# PowerBook bloqué sur la fenêtre de login



## Akril (14 Août 2011)

Bonjour à tous,

Une amie a un *Powerbook*... tellement vieux que je ne sais pas bien à quel modèle ça correspond mais je sais en revanche que ça utilise Tiger et iLife 06.

Il se trouve que depuis la dernière mise à jour (update java je crois) l'ordinateur ne veut plus démarrer. Il se bloque en effet sur la fenêtre de login.

Etant plus habitué aux PC pour ce genre de soucis et n'ayant jamais eu de problème avec mon mac personnellement, je ne sais pas trop ce qu'il y a comme solution pour tenter de résoudre ce problème ? Est-ce qu'il y a des outils de réparation, de démarrage en mode sans echec ou des trucs similaires ? Nous n'avons rien contre le fait de tout effacer (nous avons les CD fournis lors de l'achat) mais on voudrait au moins pouvoir récupérer le contenu de son dossier personnel avant.

Merci d'avance pour tous les éléments de réponses que vous pourrez m'apporter.


----------



## Invité (14 Août 2011)

Akril a dit:


> de démarrage en mode sans echec ou des trucs similaires ?



Safe boot ! la touche "shift" enfoncée dès le "boing" et pendant une dizaine de secondes


----------



## Ener0531 (20 Août 2011)

Bonjour,

Avez-vous résolu le problème de votre amie ?
Si oui tant mieux sinon merci de me préciser le nombre de ports USB et de Firewire, je vous préciserai le modèle et la marche à suivre. 

Cordialement,

Ener31


----------



## Akril (20 Août 2011)

Bonjour messieurs,

En fait, j'ai bien testé le mode sans échec mais je n'ai pas réussi à le lancer.... Soit j'ai pas bien appuyé sur le bouton ou pas relâché au bon moment mais toujours est-il que je n'ai pas réussi.

Mais effectivement, j'ai depuis résolu mon problème.

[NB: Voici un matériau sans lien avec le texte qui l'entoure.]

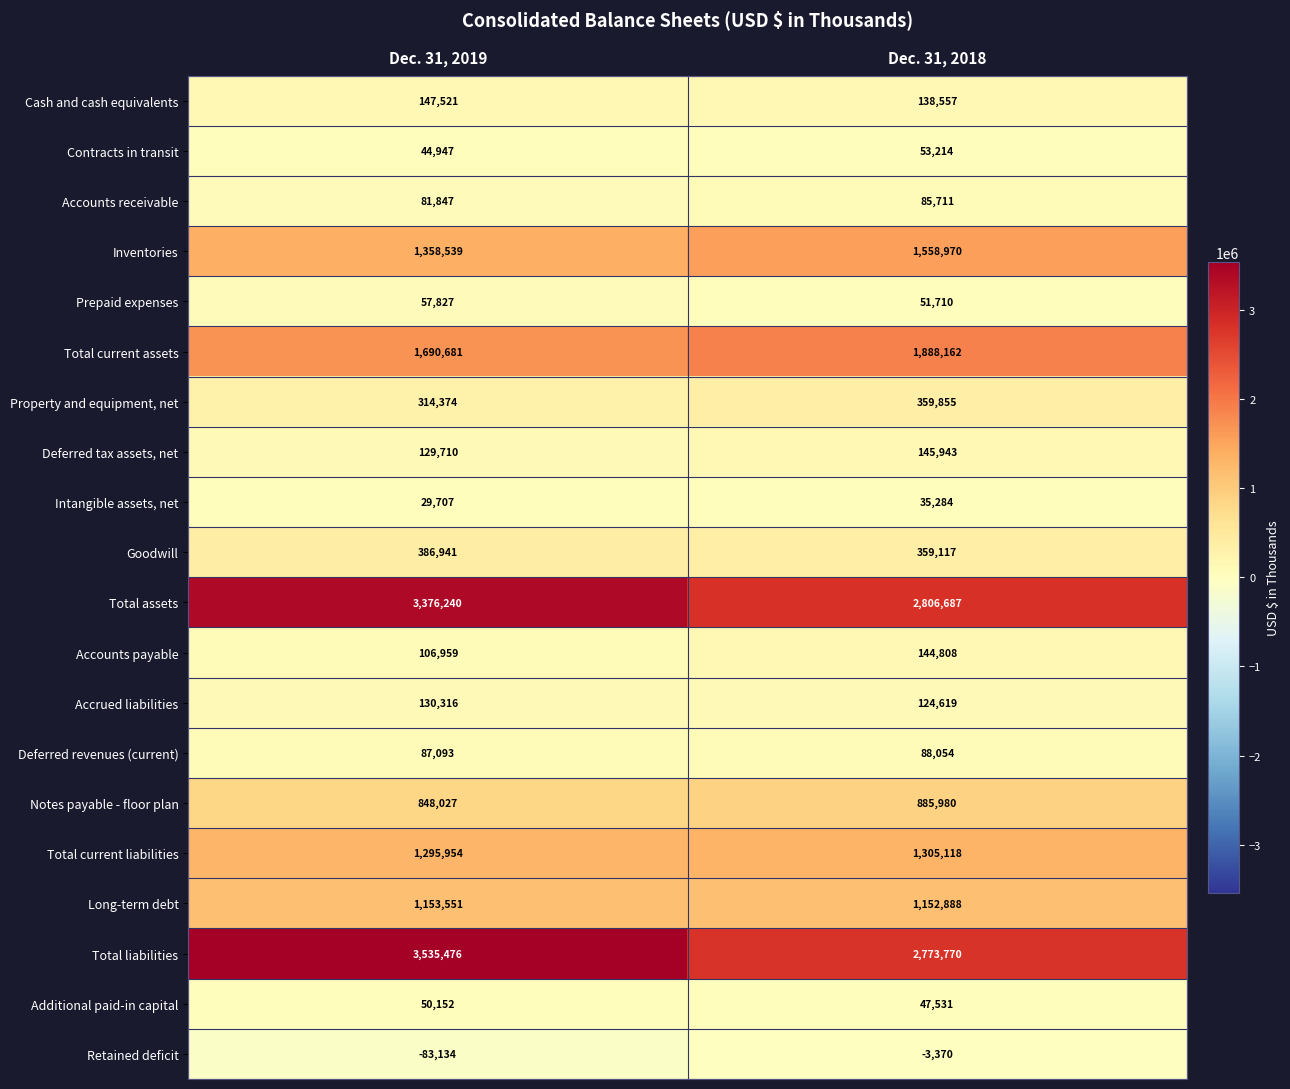

What is the total value across all series at Dec. 31, 2018?

14002608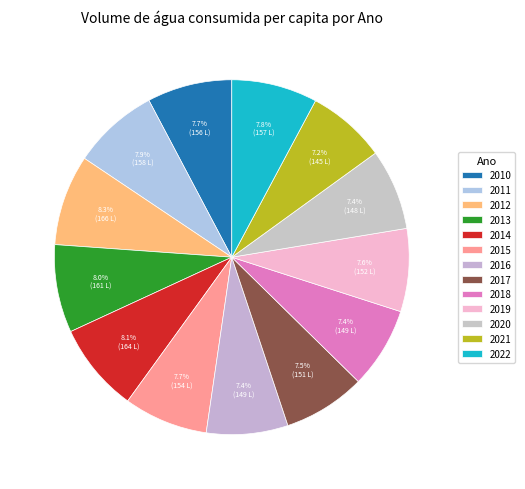

The 2021 slice represents 19% of the pie. True or false?

False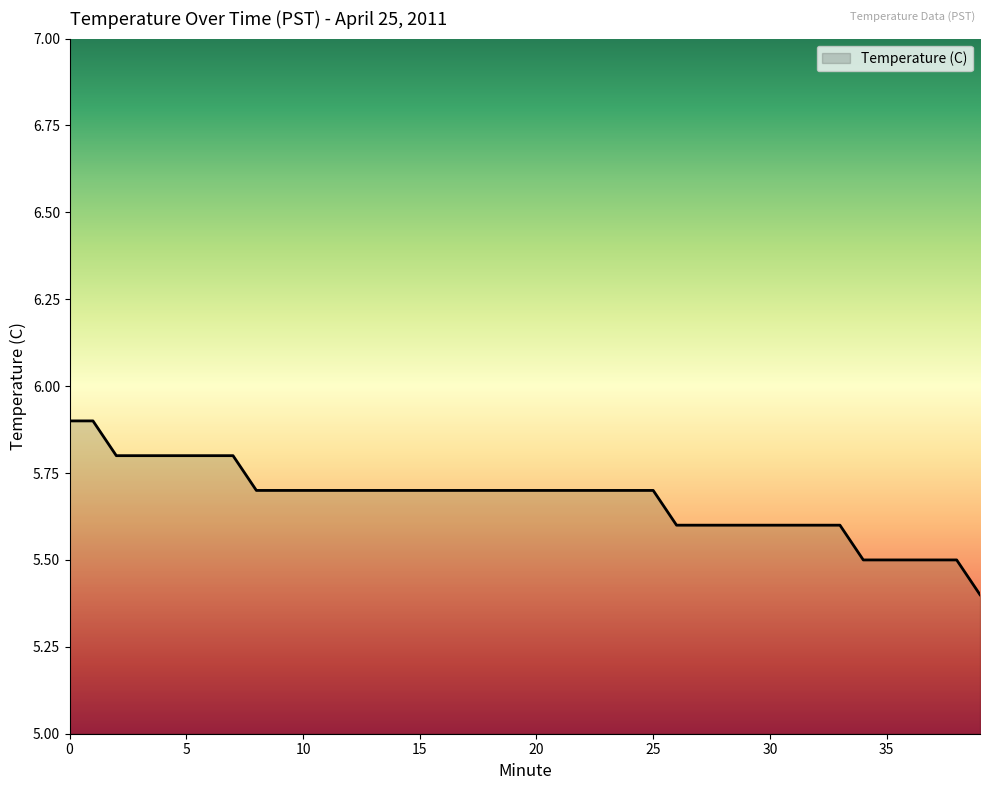

What is the minimum value shown in the chart?

5.4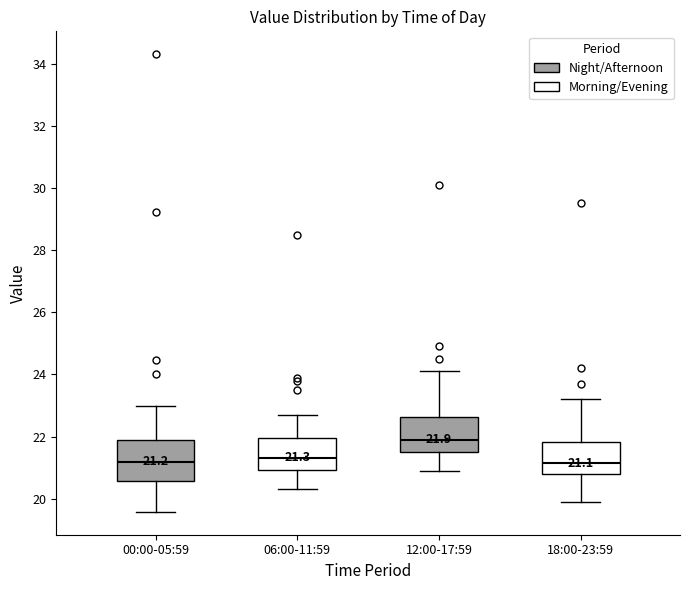

Which box has the highest median line?

12:00-17:59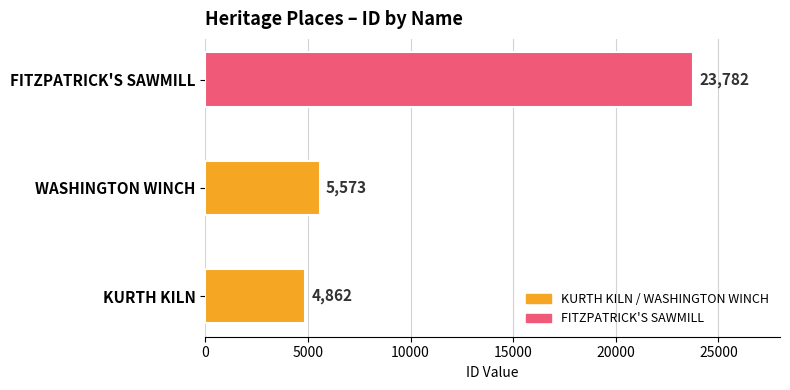

Read the value at WASHINGTON WINCH.

5573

J'ai trouvé, je ne sais plus sur quel site, un raccourci permettant de démarrer sur MAC OS X dans un genre de mode console/terminal. Du coup, j'ai branché un disque dur externe, j'ai pu récupérer tous les documents et affaires personnelles de mon amie avant de procéder à la ré-installation de son OS.

Du coup en passant, elle est repartie sur une installe neuve.


----------